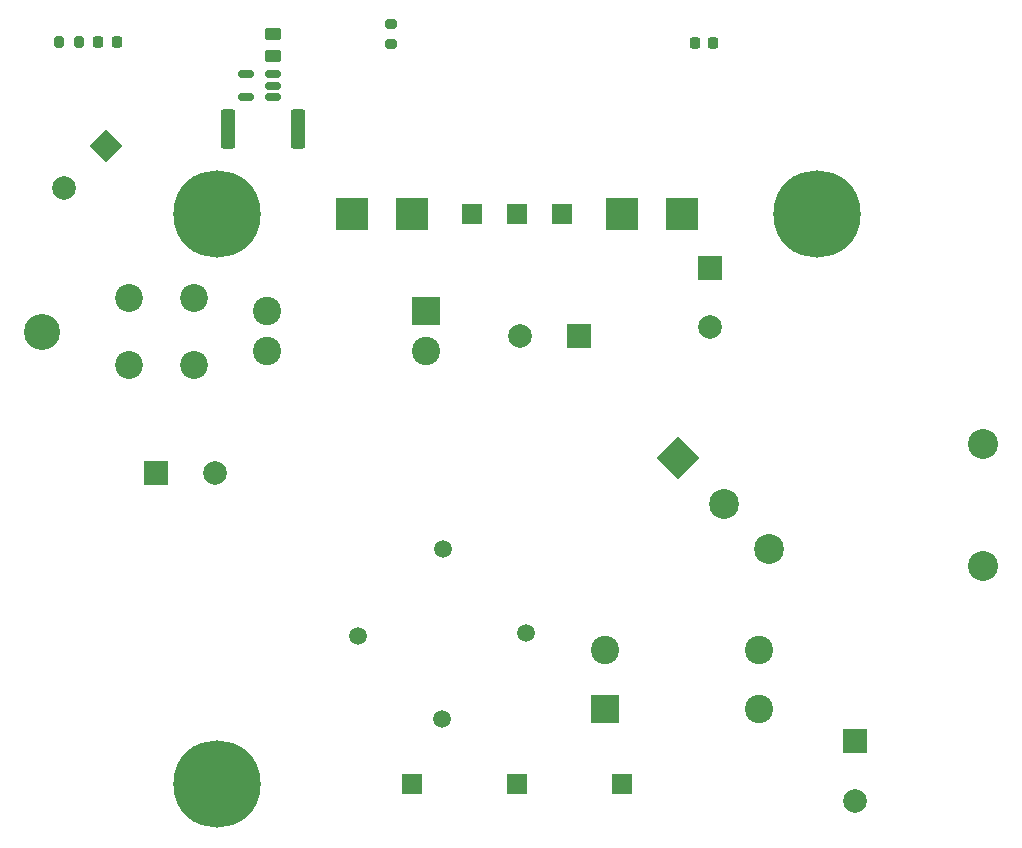
<source format=gbr>
%TF.GenerationSoftware,KiCad,Pcbnew,9.0.0*%
%TF.CreationDate,2025-05-02T12:02:38+02:00*%
%TF.ProjectId,TDK_DCDC_pcb,54444b5f-4443-4444-935f-7063622e6b69,rev?*%
%TF.SameCoordinates,Original*%
%TF.FileFunction,Soldermask,Bot*%
%TF.FilePolarity,Negative*%
%FSLAX46Y46*%
G04 Gerber Fmt 4.6, Leading zero omitted, Abs format (unit mm)*
G04 Created by KiCad (PCBNEW 9.0.0) date 2025-05-02 12:02:38*
%MOMM*%
%LPD*%
G01*
G04 APERTURE LIST*
G04 Aperture macros list*
%AMRoundRect*
0 Rectangle with rounded corners*
0 $1 Rounding radius*
0 $2 $3 $4 $5 $6 $7 $8 $9 X,Y pos of 4 corners*
0 Add a 4 corners polygon primitive as box body*
4,1,4,$2,$3,$4,$5,$6,$7,$8,$9,$2,$3,0*
0 Add four circle primitives for the rounded corners*
1,1,$1+$1,$2,$3*
1,1,$1+$1,$4,$5*
1,1,$1+$1,$6,$7*
1,1,$1+$1,$8,$9*
0 Add four rect primitives between the rounded corners*
20,1,$1+$1,$2,$3,$4,$5,0*
20,1,$1+$1,$4,$5,$6,$7,0*
20,1,$1+$1,$6,$7,$8,$9,0*
20,1,$1+$1,$8,$9,$2,$3,0*%
%AMRotRect*
0 Rectangle, with rotation*
0 The origin of the aperture is its center*
0 $1 length*
0 $2 width*
0 $3 Rotation angle, in degrees counterclockwise*
0 Add horizontal line*
21,1,$1,$2,0,0,$3*%
G04 Aperture macros list end*
%ADD10C,1.500000*%
%ADD11R,2.400000X2.400000*%
%ADD12C,2.400000*%
%ADD13RotRect,2.000000X2.000000X225.000000*%
%ADD14C,2.000000*%
%ADD15RotRect,2.535000X2.535000X315.000000*%
%ADD16C,2.535000*%
%ADD17R,2.000000X2.000000*%
%ADD18C,2.540000*%
%ADD19C,3.048000*%
%ADD20C,2.362200*%
%ADD21RoundRect,0.200000X0.200000X0.275000X-0.200000X0.275000X-0.200000X-0.275000X0.200000X-0.275000X0*%
%ADD22RoundRect,0.218750X-0.218750X-0.256250X0.218750X-0.256250X0.218750X0.256250X-0.218750X0.256250X0*%
%ADD23RoundRect,0.250000X0.450000X-0.262500X0.450000X0.262500X-0.450000X0.262500X-0.450000X-0.262500X0*%
%ADD24RoundRect,0.200000X-0.275000X0.200000X-0.275000X-0.200000X0.275000X-0.200000X0.275000X0.200000X0*%
%ADD25C,7.400000*%
%ADD26R,1.752600X1.752600*%
%ADD27R,2.768600X2.768600*%
%ADD28RoundRect,0.150000X0.512500X0.150000X-0.512500X0.150000X-0.512500X-0.150000X0.512500X-0.150000X0*%
%ADD29RoundRect,0.250000X0.362500X1.425000X-0.362500X1.425000X-0.362500X-1.425000X0.362500X-1.425000X0*%
G04 APERTURE END LIST*
D10*
%TO.C,C3*%
X130766058Y-113762876D03*
X137837126Y-120833944D03*
%TD*%
D11*
%TO.C,C1*%
X151679369Y-120000968D03*
D12*
X151679369Y-115000968D03*
%TD*%
D13*
%TO.C,C10*%
X109411454Y-72292233D03*
D14*
X105875920Y-75827767D03*
%TD*%
D12*
%TO.C,C6*%
X164679369Y-120000968D03*
X164679369Y-115000968D03*
%TD*%
D10*
%TO.C,C2*%
X145000000Y-113500000D03*
X137928932Y-106428932D03*
%TD*%
D15*
%TO.C,Q1*%
X157848278Y-98758400D03*
D16*
X161694939Y-102605061D03*
X165541600Y-106451722D03*
%TD*%
D17*
%TO.C,C9*%
X149410000Y-88430000D03*
D14*
X144410000Y-88430000D03*
%TD*%
D18*
%TO.C,HV_in1*%
X183634999Y-97560000D03*
X183634999Y-107860000D03*
%TD*%
D17*
%TO.C,C11*%
X113632323Y-100000000D03*
D14*
X118632323Y-100000000D03*
%TD*%
D17*
%TO.C,C8*%
X160520000Y-82612324D03*
D14*
X160520000Y-87612324D03*
%TD*%
D17*
%TO.C,D1*%
X172805000Y-122710000D03*
D14*
X172805000Y-127789999D03*
%TD*%
D12*
%TO.C,F2*%
X136460000Y-89675000D03*
D11*
X136460000Y-86275000D03*
D12*
X122990000Y-89675000D03*
X122990000Y-86275000D03*
%TD*%
D19*
%TO.C,LV_out1*%
X104010000Y-88030000D03*
D20*
X111310001Y-90880002D03*
X111310001Y-85179999D03*
X116810001Y-90880002D03*
X116810000Y-85179998D03*
%TD*%
D21*
%TO.C,R8*%
X107075000Y-63500000D03*
X105425000Y-63500000D03*
%TD*%
D22*
%TO.C,D2*%
X159242499Y-63590000D03*
X160817501Y-63590000D03*
%TD*%
D23*
%TO.C,R2*%
X123500000Y-64662500D03*
X123500000Y-62837500D03*
%TD*%
D24*
%TO.C,R4*%
X133500000Y-62000000D03*
X133500000Y-63650000D03*
%TD*%
D25*
%TO.C,U1*%
X118790000Y-126330000D03*
X118790000Y-78029995D03*
X169590000Y-78029995D03*
D26*
X135300000Y-126330000D03*
X144190000Y-126330000D03*
X153080000Y-126330000D03*
D27*
X130220000Y-78030000D03*
X135300000Y-78030000D03*
D26*
X140380000Y-78030000D03*
X144190000Y-78030000D03*
X148000000Y-78030000D03*
D27*
X153080000Y-78030000D03*
X158160000Y-78030000D03*
%TD*%
D28*
%TO.C,U3*%
X123537500Y-66234178D03*
X123537500Y-67184177D03*
X123537500Y-68134176D03*
X121262500Y-68134176D03*
X121262500Y-66234178D03*
%TD*%
D29*
%TO.C,Rshunt1*%
X125662500Y-70884177D03*
X119737500Y-70884177D03*
%TD*%
D22*
%TO.C,D5*%
X108724998Y-63500000D03*
X110300000Y-63500000D03*
%TD*%
M02*

</source>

_ _ _ _ _ _ _

Once the pictures are set aside, give the rest of the listing again exactly.

<source format=gbr>
%TF.GenerationSoftware,KiCad,Pcbnew,9.0.0*%
%TF.CreationDate,2025-05-02T12:02:38+02:00*%
%TF.ProjectId,TDK_DCDC_pcb,54444b5f-4443-4444-935f-7063622e6b69,rev?*%
%TF.SameCoordinates,Original*%
%TF.FileFunction,Soldermask,Bot*%
%TF.FilePolarity,Negative*%
%FSLAX46Y46*%
G04 Gerber Fmt 4.6, Leading zero omitted, Abs format (unit mm)*
G04 Created by KiCad (PCBNEW 9.0.0) date 2025-05-02 12:02:38*
%MOMM*%
%LPD*%
G01*
G04 APERTURE LIST*
G04 Aperture macros list*
%AMRoundRect*
0 Rectangle with rounded corners*
0 $1 Rounding radius*
0 $2 $3 $4 $5 $6 $7 $8 $9 X,Y pos of 4 corners*
0 Add a 4 corners polygon primitive as box body*
4,1,4,$2,$3,$4,$5,$6,$7,$8,$9,$2,$3,0*
0 Add four circle primitives for the rounded corners*
1,1,$1+$1,$2,$3*
1,1,$1+$1,$4,$5*
1,1,$1+$1,$6,$7*
1,1,$1+$1,$8,$9*
0 Add four rect primitives between the rounded corners*
20,1,$1+$1,$2,$3,$4,$5,0*
20,1,$1+$1,$4,$5,$6,$7,0*
20,1,$1+$1,$6,$7,$8,$9,0*
20,1,$1+$1,$8,$9,$2,$3,0*%
%AMRotRect*
0 Rectangle, with rotation*
0 The origin of the aperture is its center*
0 $1 length*
0 $2 width*
0 $3 Rotation angle, in degrees counterclockwise*
0 Add horizontal line*
21,1,$1,$2,0,0,$3*%
G04 Aperture macros list end*
%ADD10C,1.500000*%
%ADD11R,2.400000X2.400000*%
%ADD12C,2.400000*%
%ADD13RotRect,2.000000X2.000000X225.000000*%
%ADD14C,2.000000*%
%ADD15RotRect,2.535000X2.535000X315.000000*%
%ADD16C,2.535000*%
%ADD17R,2.000000X2.000000*%
%ADD18C,2.540000*%
%ADD19C,3.048000*%
%ADD20C,2.362200*%
%ADD21RoundRect,0.200000X0.200000X0.275000X-0.200000X0.275000X-0.200000X-0.275000X0.200000X-0.275000X0*%
%ADD22RoundRect,0.218750X-0.218750X-0.256250X0.218750X-0.256250X0.218750X0.256250X-0.218750X0.256250X0*%
%ADD23RoundRect,0.250000X0.450000X-0.262500X0.450000X0.262500X-0.450000X0.262500X-0.450000X-0.262500X0*%
%ADD24RoundRect,0.200000X-0.275000X0.200000X-0.275000X-0.200000X0.275000X-0.200000X0.275000X0.200000X0*%
%ADD25C,7.400000*%
%ADD26R,1.752600X1.752600*%
%ADD27R,2.768600X2.768600*%
%ADD28RoundRect,0.150000X0.512500X0.150000X-0.512500X0.150000X-0.512500X-0.150000X0.512500X-0.150000X0*%
%ADD29RoundRect,0.250000X0.362500X1.425000X-0.362500X1.425000X-0.362500X-1.425000X0.362500X-1.425000X0*%
G04 APERTURE END LIST*
D10*
%TO.C,C3*%
X130766058Y-113762876D03*
X137837126Y-120833944D03*
%TD*%
D11*
%TO.C,C1*%
X151679369Y-120000968D03*
D12*
X151679369Y-115000968D03*
%TD*%
D13*
%TO.C,C10*%
X109411454Y-72292233D03*
D14*
X105875920Y-75827767D03*
%TD*%
D12*
%TO.C,C6*%
X164679369Y-120000968D03*
X164679369Y-115000968D03*
%TD*%
D10*
%TO.C,C2*%
X145000000Y-113500000D03*
X137928932Y-106428932D03*
%TD*%
D15*
%TO.C,Q1*%
X157848278Y-98758400D03*
D16*
X161694939Y-102605061D03*
X165541600Y-106451722D03*
%TD*%
D17*
%TO.C,C9*%
X149410000Y-88430000D03*
D14*
X144410000Y-88430000D03*
%TD*%
D18*
%TO.C,HV_in1*%
X183634999Y-97560000D03*
X183634999Y-107860000D03*
%TD*%
D17*
%TO.C,C11*%
X113632323Y-100000000D03*
D14*
X118632323Y-100000000D03*
%TD*%
D17*
%TO.C,C8*%
X160520000Y-82612324D03*
D14*
X160520000Y-87612324D03*
%TD*%
D17*
%TO.C,D1*%
X172805000Y-122710000D03*
D14*
X172805000Y-127789999D03*
%TD*%
D12*
%TO.C,F2*%
X136460000Y-89675000D03*
D11*
X136460000Y-86275000D03*
D12*
X122990000Y-89675000D03*
X122990000Y-86275000D03*
%TD*%
D19*
%TO.C,LV_out1*%
X104010000Y-88030000D03*
D20*
X111310001Y-90880002D03*
X111310001Y-85179999D03*
X116810001Y-90880002D03*
X116810000Y-85179998D03*
%TD*%
D21*
%TO.C,R8*%
X107075000Y-63500000D03*
X105425000Y-63500000D03*
%TD*%
D22*
%TO.C,D2*%
X159242499Y-63590000D03*
X160817501Y-63590000D03*
%TD*%
D23*
%TO.C,R2*%
X123500000Y-64662500D03*
X123500000Y-62837500D03*
%TD*%
D24*
%TO.C,R4*%
X133500000Y-62000000D03*
X133500000Y-63650000D03*
%TD*%
D25*
%TO.C,U1*%
X118790000Y-126330000D03*
X118790000Y-78029995D03*
X169590000Y-78029995D03*
D26*
X135300000Y-126330000D03*
X144190000Y-126330000D03*
X153080000Y-126330000D03*
D27*
X130220000Y-78030000D03*
X135300000Y-78030000D03*
D26*
X140380000Y-78030000D03*
X144190000Y-78030000D03*
X148000000Y-78030000D03*
D27*
X153080000Y-78030000D03*
X158160000Y-78030000D03*
%TD*%
D28*
%TO.C,U3*%
X123537500Y-66234178D03*
X123537500Y-67184177D03*
X123537500Y-68134176D03*
X121262500Y-68134176D03*
X121262500Y-66234178D03*
%TD*%
D29*
%TO.C,Rshunt1*%
X125662500Y-70884177D03*
X119737500Y-70884177D03*
%TD*%
D22*
%TO.C,D5*%
X108724998Y-63500000D03*
X110300000Y-63500000D03*
%TD*%
M02*

</source>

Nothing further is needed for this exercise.